Kein Schisma! Immer wieder wird der Priesterbruderschaft vorgeworfen, sie sei im Schisma. Der Grund: Eine
Bischofsweihe, wie Erzbischof Lefebvre sie im Jahr 1988 vorgenommen hat, bedarf eines päpstlichen Mandates,
welches damals nicht vorlag. Dass Erzbischof Lefebvre aber mit dieser Tat nicht im Mindesten eine Trennung
wollte, sondern einzig und allein die Tradition der Kirche bewahren, anerkennen schon seit langem Kirchenrechtler
und Bischöfe. Die jüngste Nichtigkeitserklärung des Schismas ist aber von noch größerer Wichtigkeit
als die vorausgegangenen, da sie aus dem Mund des Präfekten der Kleruskongregation und Präsident der
Kommission »Ecclesia Dei« stammt, Kardinal Castrillón Hoyos. Am 13. November 2005 sprach er mit dem
italienischen Fernsehsender ‘Canale 5’ über die Alte Messe. Auf Italienisch sagte der Kardinal: »Non
siamo di fronte ad una eresia. Non si può dire in termini corretti, esatti, precisi che ci sia uno scisma« –
»Wir stehen nicht vor einer Häresie. Man kann auf eine korrekte, exakte und präzise Weise nicht sagen,
daß ein Schisma vorliegt.« Eine Bischofsweihe ohne päpstliche Erlaubnis zeige eine »schismatische
Haltung«, erklärte der Kirchenfürst. Die Priesterbruderschaft St. Pius X. befinde sich jedoch »innerhalb
der Grenzen der Kirche.« Interview in der italienischen Zeitschrift 30Tage (November 2005)

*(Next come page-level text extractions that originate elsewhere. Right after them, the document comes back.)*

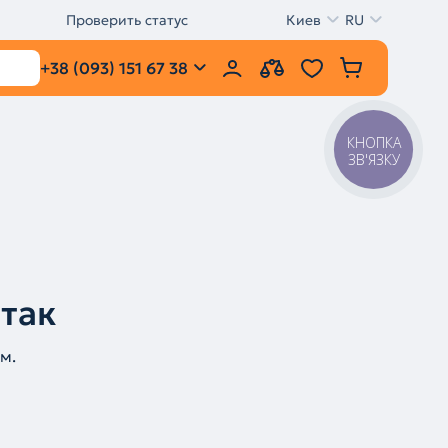
Проверить статус
Киев
RU
+38 (093) 151 67 38
КНОПКА
ЗВ'ЯЗКУ
 так
м.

die landorganistensekte: lieber landorganist bitte legen sie mir doch einmal den begriff sekte aus. vielleicht
meinen sie ja was anderes, als sie schreiben???? man kann jedenfalls zur piusbruderschaft stehen wie man
will: es gibt sicher einzelne mitglieder bei denen man sich wirklich fragt, sind sie nicht vielleicht
u-boote um irgendwann mal das system zu sprengen, andere sind sicher sehr fromm aber wenig chancenreich
wirkliche seelsorge betreiben zu können und andere wieder vertreten sogenannte wissenschaftliche standpunkte,
die überholen weite teile der amtskirche spielend und zwar links, das betrifft aber nur einzelne glieder.

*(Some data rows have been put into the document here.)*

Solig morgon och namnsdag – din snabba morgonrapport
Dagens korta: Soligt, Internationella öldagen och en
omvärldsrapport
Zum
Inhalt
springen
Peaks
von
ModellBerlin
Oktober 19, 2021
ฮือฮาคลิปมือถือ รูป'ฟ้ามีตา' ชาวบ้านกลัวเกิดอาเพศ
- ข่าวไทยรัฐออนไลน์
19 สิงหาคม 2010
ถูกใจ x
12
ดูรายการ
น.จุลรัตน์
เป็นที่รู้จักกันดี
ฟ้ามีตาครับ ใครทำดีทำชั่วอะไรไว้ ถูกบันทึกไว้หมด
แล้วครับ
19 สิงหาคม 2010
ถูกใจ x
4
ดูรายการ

vom ganzen werk des verstorbenen hw erzbischhofs marcel lefebvre kann man aber eines mit sicherheit nicht
behaupten: sie wären nicht katholisch, also eine sekte. wer so etwas sagt ist ein böswilliger schwätzer,
einer der nur provozieren will, der absolut keinen guten willen hat und der darum auch keinen frieden
findet weder auf erden noch in den himmeln (wo er in diesem geisteszustand auch gar nicht hinkommen will),
also einer der keine freude hat an der einen herde unter dem einen hirten, sondern der sich teuflisch
freut wenns überall kracht und zersplittert, also einer der zerstreut statt sammelt, eben ein echter
satansbraten. da hilft nur eine grosse portion dreikönigswasser, am besten frisch aus der kölner kapelle
der piusbrüder. langsam komme selbst ich auf den geschmack, sollte wohl doch öfter mal dort vorbeischauen
kommt noch jemand mit?????
Lieber Aurelius, Glaube und Tradition sind aufs engste verbunden. Ihr Argument ist das der Leute mit dem
falschen Traditionsbegriff. Lesen Sie doch mal das Commonitorium des Vinzenz v. Lerin oder Newmans Über
die Entwicklung der Glaubenslehre.
#67 Aurelius 13:30:23 | Donnerstag, 4. Januar 2007
Lieber HeinrichvonOfterdingen Es geht um viel mehr als um Leben und Tod. Es geht um den Glauben. Es geht
nicht um den Glauben. Es geht um ein Festhalten am falschen Traditionsbegriff.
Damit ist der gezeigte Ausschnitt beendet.